• [Assignment 1]
In the article below on Olaf Diegel's hands-free door opener, begin at the words "What role should" and stop after "you are doing.". Extract that stretch word for word.
• [Assignment 2]
Write what comes next in the article below on Olaf Diegel's hands-free door opener, picking up right after its final sentence.

• [Text passage]
((

Prof. Olaf Diegel has designed and built a variety of products: lighting equipment, home-health monitors, and even 3D-printed guitars .
Diegel, an instructor of Additive Manufacturing (AM) at the University of Auckland, is now creating technologies to help contain the spread of coronavirus and COVID-19, including face shields and a hands-free, foot-operated door opener.
The "foot opener" clips onto the bottom of the door and, if necessary, can be locked on and hand-tightened with two bolts.
Then, just step on it.
"I always believe that the simpler something is, the better it works," Diegel told Tech Briefs. "So, this one is about as simple as it gets."
Diegel's Creative Design and Additive Manufacturing Lab at the University of Auckland educates industry about how to properly use AM, in a way that adds enough value to overcome the otherwise high costs and slow speed of alternative manufacturing technologies.
Diegel, who has a background in product development, helps companies to redesign their products for AM, often by reducing the weight of parts.
"We can help them with their design whether it’s an existing product that needs updating, or a completely new idea that is still just a twinkle in their eye and walk them through the process of idea validation, detailed engineering design, manufacturing, and getting it out to market," said Diegel.
We spoke with Prof. Diegel about his recent inventions and advice he has for engineers with completely new ideas.
What role should 3D printing play in the creation of these kinds of protective medical products?
Prof. Olaf Diegel: If a part is not specifically designed for 3D printing then, chances are, that there are more cost-effective ways to make it. It’s also why I am not being obsessive about using 3D printing for personal protective equipment (PPE). If it can be done with a laser cutter instead, that tends to be a much faster and cost-effective method to make it. Only use 3D printing if it truly adds value to what you are doing.
In some cases 3D printing may add enough value to be worthwhile to make a single item for yourself, but not to make hundreds or thousands. In other cases, like the relatively complex venture PEEP valves used in ventilators, 3D printing may absolutely be the way to manufacture them.
And that’s probably the main advice I would give to engineers that are looking to design parts for 3D printing. Learn the basic design-for-additive-manufacturing rules: Things like minimizing the amount of material used, design to minimize post-processing, increase functionality by consolidating several parts into one or by making the component 90% lighter than the original one.
What inspired the creation of the hands-free door opener?
Prof. Diegel: The foot opener was mainly inspired by the need to avoid the transmission of COVID-19 through the hands which, I understand, are one of the most common ways these diseases are transmitted when the hands touch the face.

))

• [Dataset entries]
((

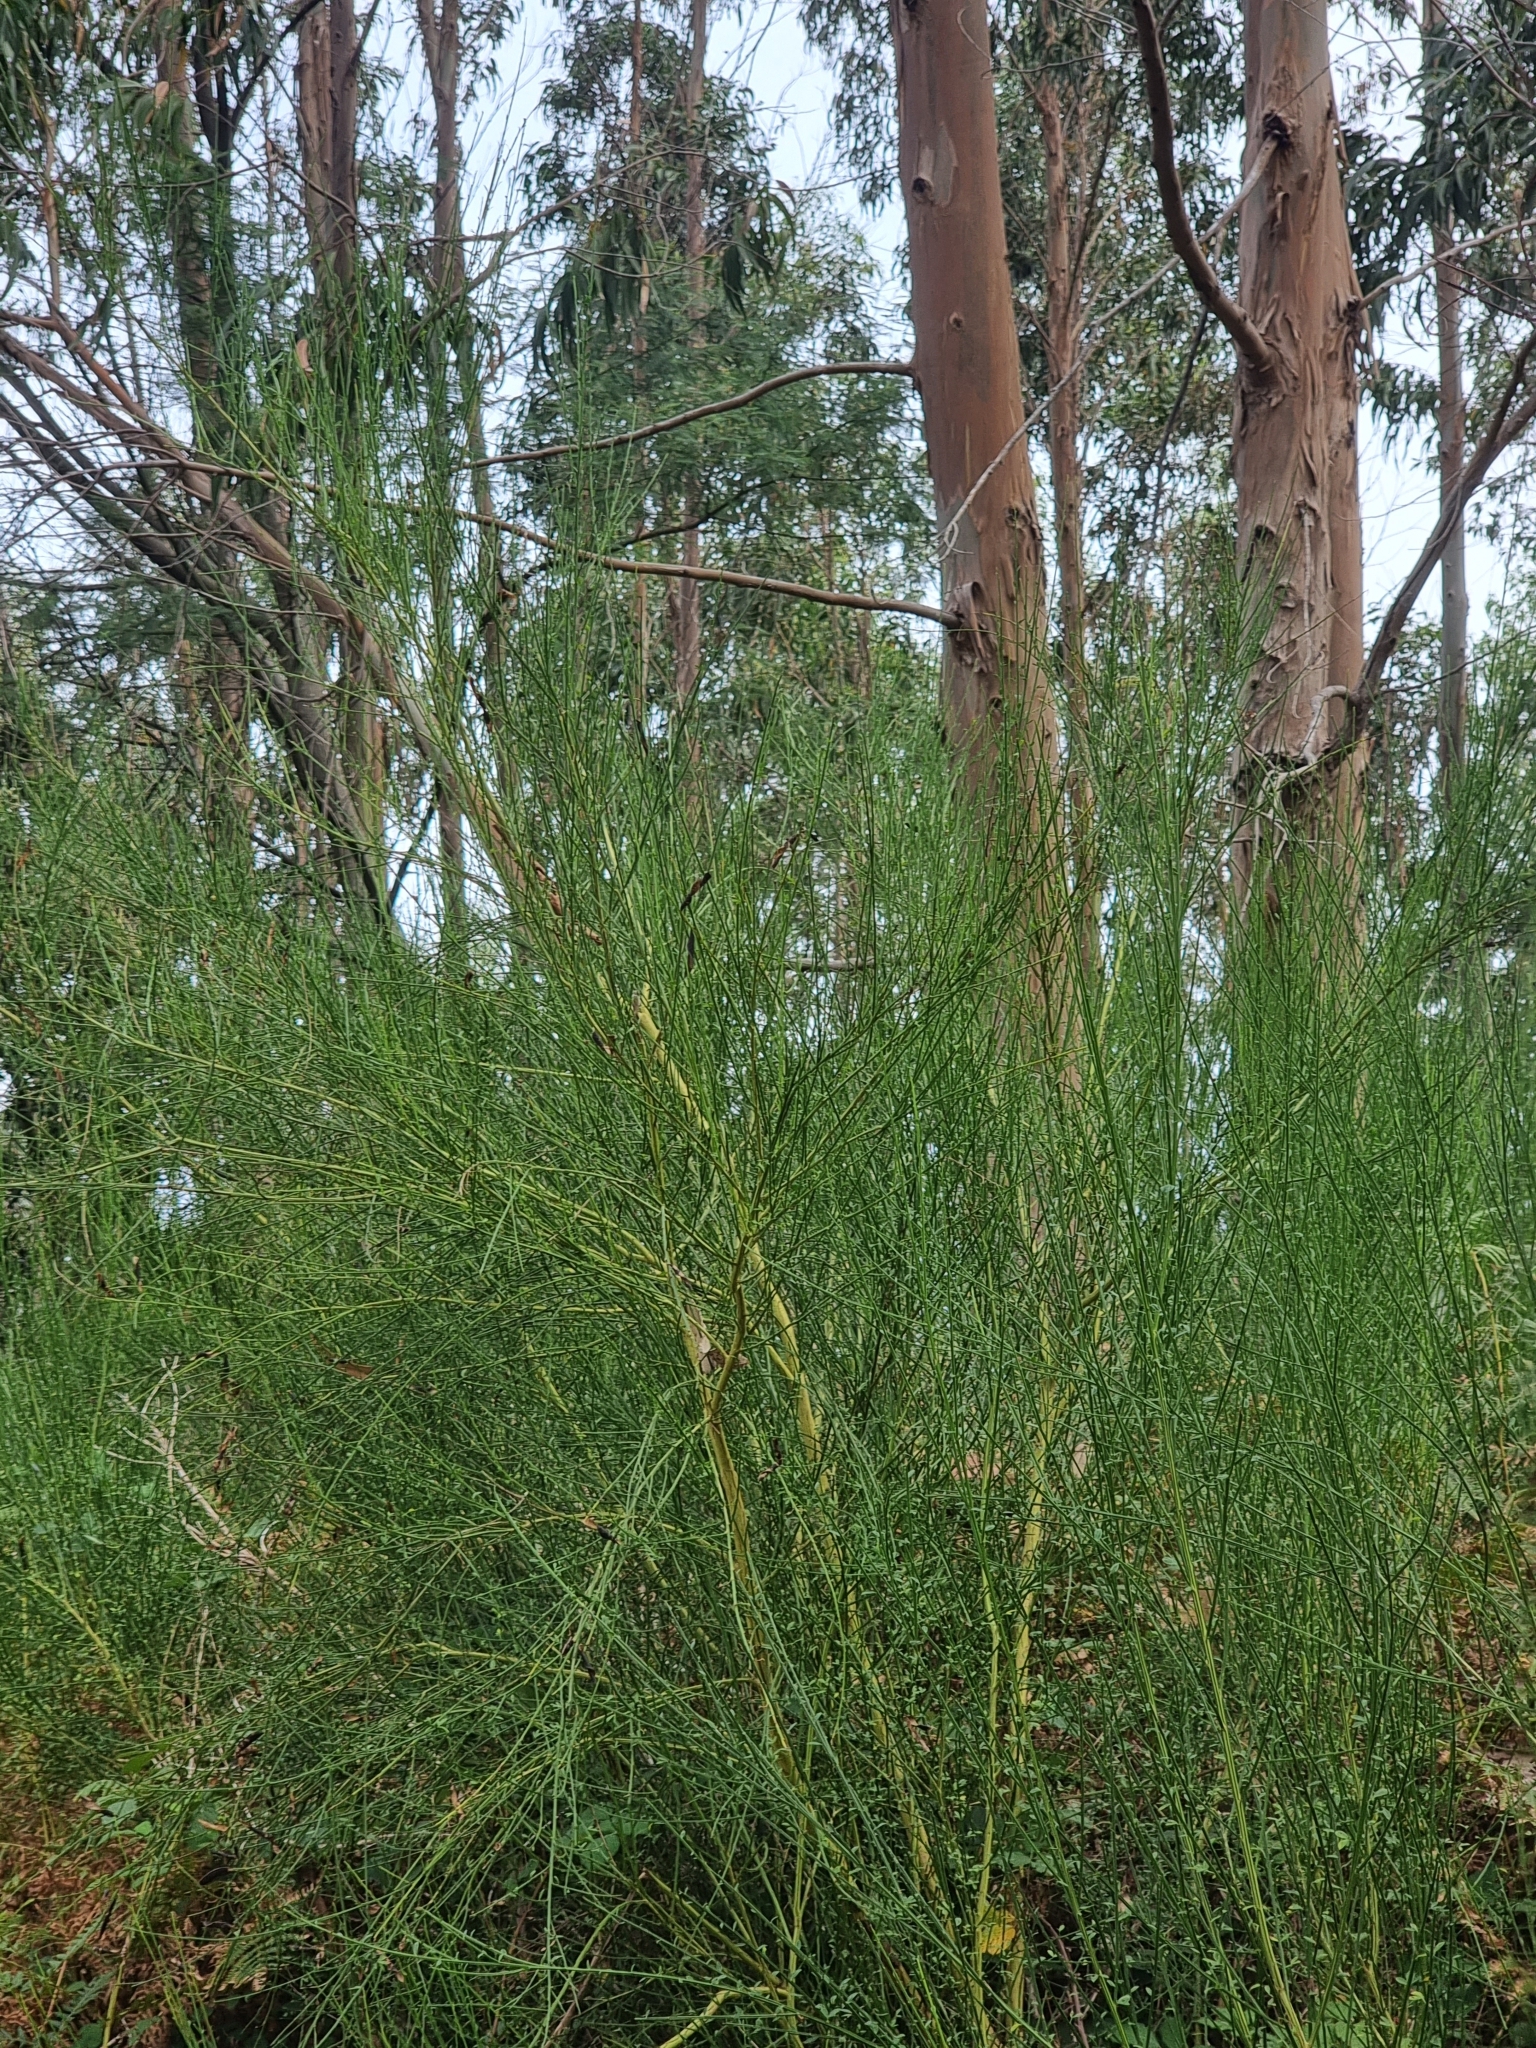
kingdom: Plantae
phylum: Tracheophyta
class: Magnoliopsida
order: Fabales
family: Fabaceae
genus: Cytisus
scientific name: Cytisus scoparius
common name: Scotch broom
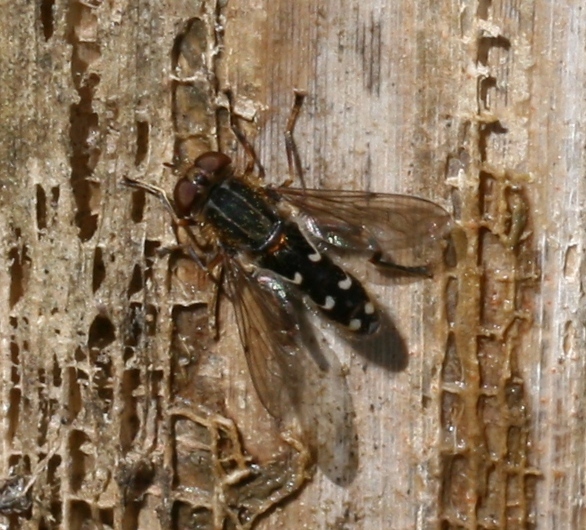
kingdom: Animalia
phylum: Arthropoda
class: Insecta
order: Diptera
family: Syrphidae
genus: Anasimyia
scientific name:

))

• [Written reply 1]
What role should 3D printing play in the creation of these kinds of protective medical products?
Prof. Olaf Diegel: If a part is not specifically designed for 3D printing then, chances are, that there are more cost-effective ways to make it. It’s also why I am not being obsessive about using 3D printing for personal protective equipment (PPE). If it can be done with a laser cutter instead, that tends to be a much faster and cost-effective method to make it. Only use 3D printing if it truly adds value to what you are doing.

• [Written reply 2]
There have been quite a few open-source arm-based door openers popping up around the world, so I thought it might be good to have a foot-operated version for those who want to avoid the problem altogether.
I have also done an arm-operated one , which I have offered to print for anyone in New Zealand who needs it.
The products were designed for powder bed fusion 3D printing technologies (selective laser sintering ), as these are the technologies most suitable for producing large number of parts in a single print. They are printed in nylon. However, it would not be hard to modify the designs slightly to make them printable with extrusion technologies and desktop printers. The CAD models were put together so that they can almost instantly be modified to be adaptable for the many door handle shapes out there.
What other inventions are you working on to support coronavirus-response efforts?
Prof. Diegel: I am also working on a number of other PPE devices, focusing mostly on designing them so that they are efficient to manufacture in large quantities if needed.
There are plenty of open-source products out there now, but most are designed for making a one-off device for personal use (which is fantastic) but not for larger manufacturability. A screenshot of the face shield I am working on right now is below. You’ll notice that the "frame" has been split in two to make it easy to nest them for laser cutting. This means that about 4 times more can be laser-cut out of a sheet than if it were a single piece.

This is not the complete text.